TASK OBJECTIVE: Beginning with the first line of the entries below, quote each line until you reach and include the line with "# Using a Wikibase instance #".

Data excerpts
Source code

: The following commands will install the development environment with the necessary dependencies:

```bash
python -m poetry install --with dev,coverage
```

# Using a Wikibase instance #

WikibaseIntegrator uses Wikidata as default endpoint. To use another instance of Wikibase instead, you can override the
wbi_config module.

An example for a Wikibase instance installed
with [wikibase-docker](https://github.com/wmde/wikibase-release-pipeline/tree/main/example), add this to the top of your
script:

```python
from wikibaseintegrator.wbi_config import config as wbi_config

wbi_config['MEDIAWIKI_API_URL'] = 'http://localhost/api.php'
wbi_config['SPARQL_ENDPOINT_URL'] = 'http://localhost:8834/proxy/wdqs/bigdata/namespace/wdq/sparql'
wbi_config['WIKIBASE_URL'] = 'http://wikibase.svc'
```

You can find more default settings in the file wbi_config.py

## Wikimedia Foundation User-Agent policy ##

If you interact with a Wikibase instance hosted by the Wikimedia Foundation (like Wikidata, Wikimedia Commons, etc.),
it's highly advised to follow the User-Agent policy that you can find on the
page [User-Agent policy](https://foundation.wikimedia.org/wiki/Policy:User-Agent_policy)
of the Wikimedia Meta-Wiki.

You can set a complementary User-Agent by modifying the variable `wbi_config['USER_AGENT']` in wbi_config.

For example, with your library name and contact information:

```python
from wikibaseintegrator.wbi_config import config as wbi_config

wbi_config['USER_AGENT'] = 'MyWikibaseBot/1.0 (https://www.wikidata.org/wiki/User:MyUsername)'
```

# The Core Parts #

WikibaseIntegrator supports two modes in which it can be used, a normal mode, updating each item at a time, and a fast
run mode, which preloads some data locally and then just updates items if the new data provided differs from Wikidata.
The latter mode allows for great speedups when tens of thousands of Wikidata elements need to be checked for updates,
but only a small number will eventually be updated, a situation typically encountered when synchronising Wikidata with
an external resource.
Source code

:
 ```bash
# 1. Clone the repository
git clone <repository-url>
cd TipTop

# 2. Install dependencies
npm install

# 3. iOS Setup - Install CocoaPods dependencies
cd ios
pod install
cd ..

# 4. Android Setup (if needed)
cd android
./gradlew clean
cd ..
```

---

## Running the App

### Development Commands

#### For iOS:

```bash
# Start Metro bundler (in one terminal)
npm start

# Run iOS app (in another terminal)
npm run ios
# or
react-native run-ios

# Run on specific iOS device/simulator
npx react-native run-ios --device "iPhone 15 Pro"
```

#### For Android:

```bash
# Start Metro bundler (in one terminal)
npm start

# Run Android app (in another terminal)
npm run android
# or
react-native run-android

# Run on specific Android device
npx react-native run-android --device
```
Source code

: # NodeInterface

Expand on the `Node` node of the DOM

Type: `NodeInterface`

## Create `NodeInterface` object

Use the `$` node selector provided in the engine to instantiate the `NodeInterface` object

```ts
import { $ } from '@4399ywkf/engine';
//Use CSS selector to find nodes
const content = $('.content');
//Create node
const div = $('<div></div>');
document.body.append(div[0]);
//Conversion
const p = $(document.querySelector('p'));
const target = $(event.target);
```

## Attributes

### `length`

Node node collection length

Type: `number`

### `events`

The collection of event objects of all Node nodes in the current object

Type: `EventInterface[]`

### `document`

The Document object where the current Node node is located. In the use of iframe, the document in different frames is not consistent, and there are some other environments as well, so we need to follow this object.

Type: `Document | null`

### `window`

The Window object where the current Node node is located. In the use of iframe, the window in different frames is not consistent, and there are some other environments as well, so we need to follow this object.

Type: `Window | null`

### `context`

YOUR SOLUTION:
Source code

: The following commands will install the development environment with the necessary dependencies:

```bash
python -m poetry install --with dev,coverage
```

# Using a Wikibase instance #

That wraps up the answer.